PASSAGE SHOWN –
-=-=-=-=-

[ci skip] frigate: add liveness/startup probes for GPU recovery

When the GPU becomes unavailable (overloaded, CUDA context corruption), Frigate silently falls back to CPU detection burning 4 cores with no automatic recovery. Add liveness probe checking nvidia-smi + API health every 60s (3 failures = restart), and startup probe allowing up to 5min for TensorRT model loading.
2026-03-01 20:36:49 +00:00 · 2026-03-01 20:36:49 +00:00 · ab7c655776
commit ab7c655776
parent 858377e257
1 changed files with 19 additions and 0 deletions
--- a/stacks/frigate/main.tf
+++ b/stacks/frigate/main.tf
@ -109,6 +109,25 @@ resource "kubernetes_deployment" "frigate" {
            name       = "media"
            mount_path = "/media/frigate"
          }
          # Restart pod if GPU becomes unavailable or Frigate hangs
          liveness_probe {
            exec {
              command = ["sh", "-c", "nvidia-smi > /dev/null 2>&1 && curl -sf http://localhost:5000/api/version > /dev/null"]
            }
            initial_delay_seconds = 120
            period_seconds        = 60
            timeout_seconds       = 10
            failure_threshold     = 3
          }
          # TensorRT model loading can take several minutes
          startup_probe {
            http_get {
              path = "/api/version"
              port = 5000
            }
            period_seconds    = 10
            failure_threshold = 30 # up to 5 minutes for startup
          }
          security_context {
            privileged = true
          }

-=-=-=-=-

WHAT THIS TASK INVOLVES – In the Frigate probe commit, why does the change add a liveness probe that runs nvidia-smi and queries the API? Answer in one to three sentences.

MATERIAL SUPPLIED –
-=-=-=-=-

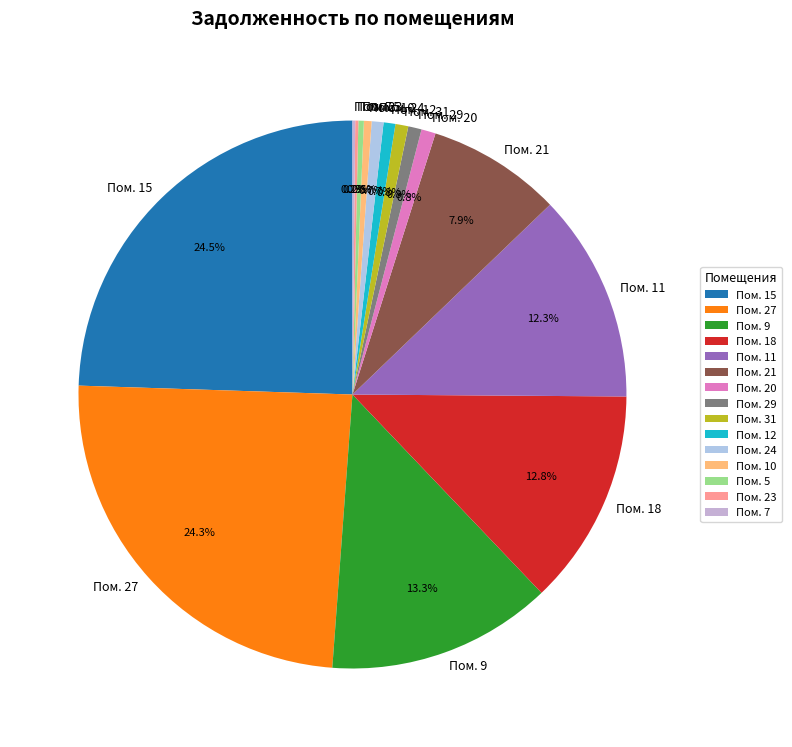

Does Пом. 31 represent more than half of the total?

No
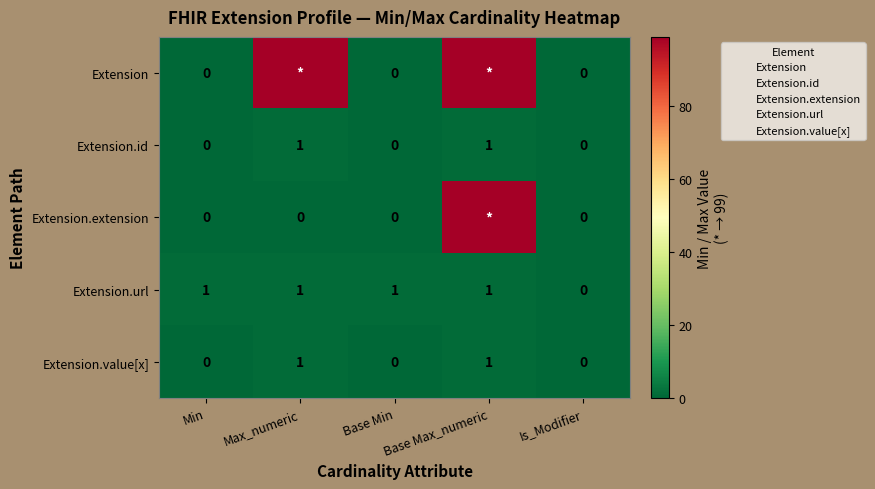

Where is Extension.extension nearest to the value 49?

Min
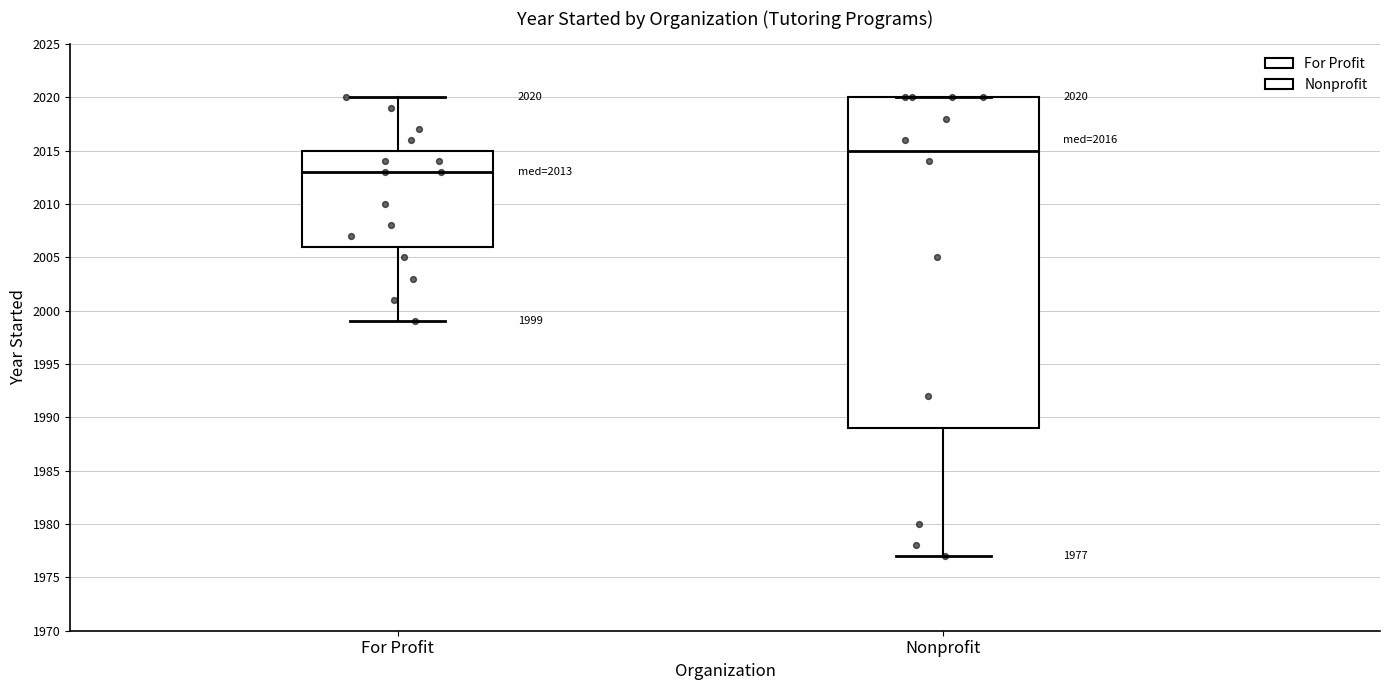

Which box has the lowest median line?

For Profit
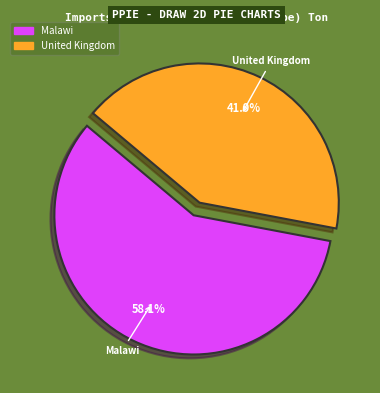

Which slice is the largest?

Malawi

-=-=-=-=-

ANSWER BOX – When the GPU becomes unavailable, through overload or CUDA context corruption, Frigate silently falls back to CPU detection, burning 4 cores, and nothing recovers it automatically. The probe checks nvidia-smi and API health every 60 seconds and restarts the pod after 3 failures.